In 1932 Fabbri, in order to continue his education at the Accademia di Belle Arti, moved to Florence where he frequented the artists' Caffè Giubbe Rosse, meeting point for the intellectuals known as the Ermetici Group (Eugenio Montale, Carlo Bo, etc.)

In the early 40s, Fabbri made his debut with his first solo exhibitions at the Gian Ferrari Gallery, Milan (1940) and then in Bergamo and Savona but shortly World War II and military service interrupted his career and he was sent to Yugoslavia and Greece.

In the years after the War, Albisola again became a centre for art of international importance where Marino Marini, Giacomo Manzù, Aligi Sassu and Karel Appel, Guillaume Corneille and Asger Jorn from the COBRA Group, as well as Roberto Matta and Wifredo Lam worked.

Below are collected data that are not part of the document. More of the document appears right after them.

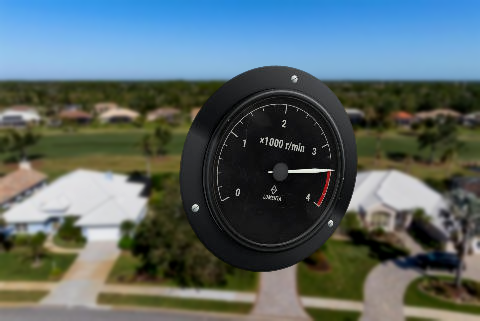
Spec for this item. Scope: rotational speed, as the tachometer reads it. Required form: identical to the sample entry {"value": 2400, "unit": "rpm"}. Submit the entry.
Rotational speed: {"value": 3400, "unit": "rpm"}
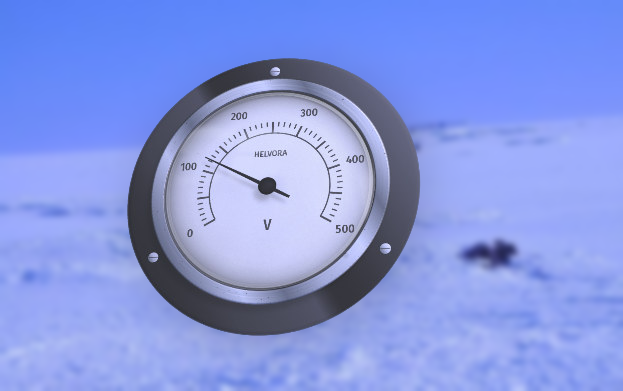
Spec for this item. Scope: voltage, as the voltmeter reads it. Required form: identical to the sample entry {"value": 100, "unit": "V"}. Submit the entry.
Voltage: {"value": 120, "unit": "V"}
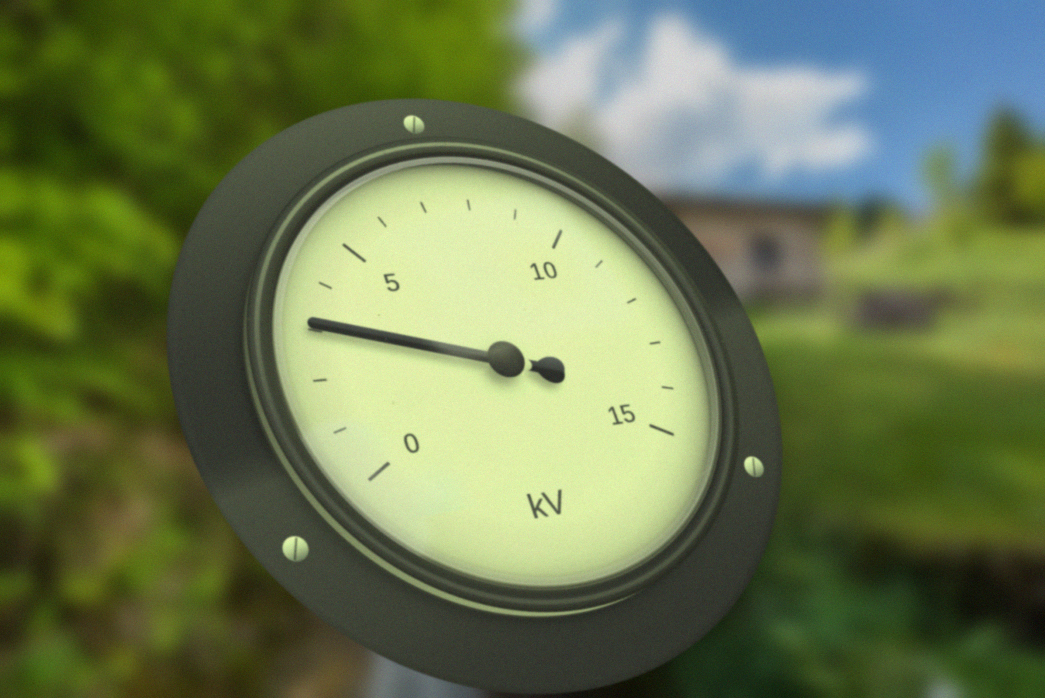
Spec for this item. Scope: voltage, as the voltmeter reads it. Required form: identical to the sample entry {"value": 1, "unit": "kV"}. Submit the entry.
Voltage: {"value": 3, "unit": "kV"}
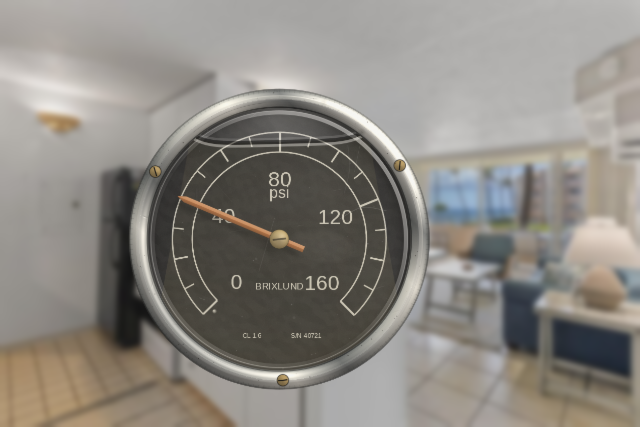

In 1984, the Spanish poet Rafael Alberti, who had been a friend of Fabbri's for many years, wrote forty poems about his work; at the same time, a book and a documentary film featuring both artists was produced while in 1991, as a designer for Tecno Milan, he created a bench that is still widely distributed in Europe and America.

At his beginnings, in the 30s and the 40s Fabbri worked mainly with ceramic and terracotta, developing progressively new solutions such as riflessatura (reflection), while in the following two decades bronze and wood became the materials of choice: the first one is characterized by a convulsive modelling and deep cuts in the figure while the second one is marked by ruptures and cracks of the surfaces.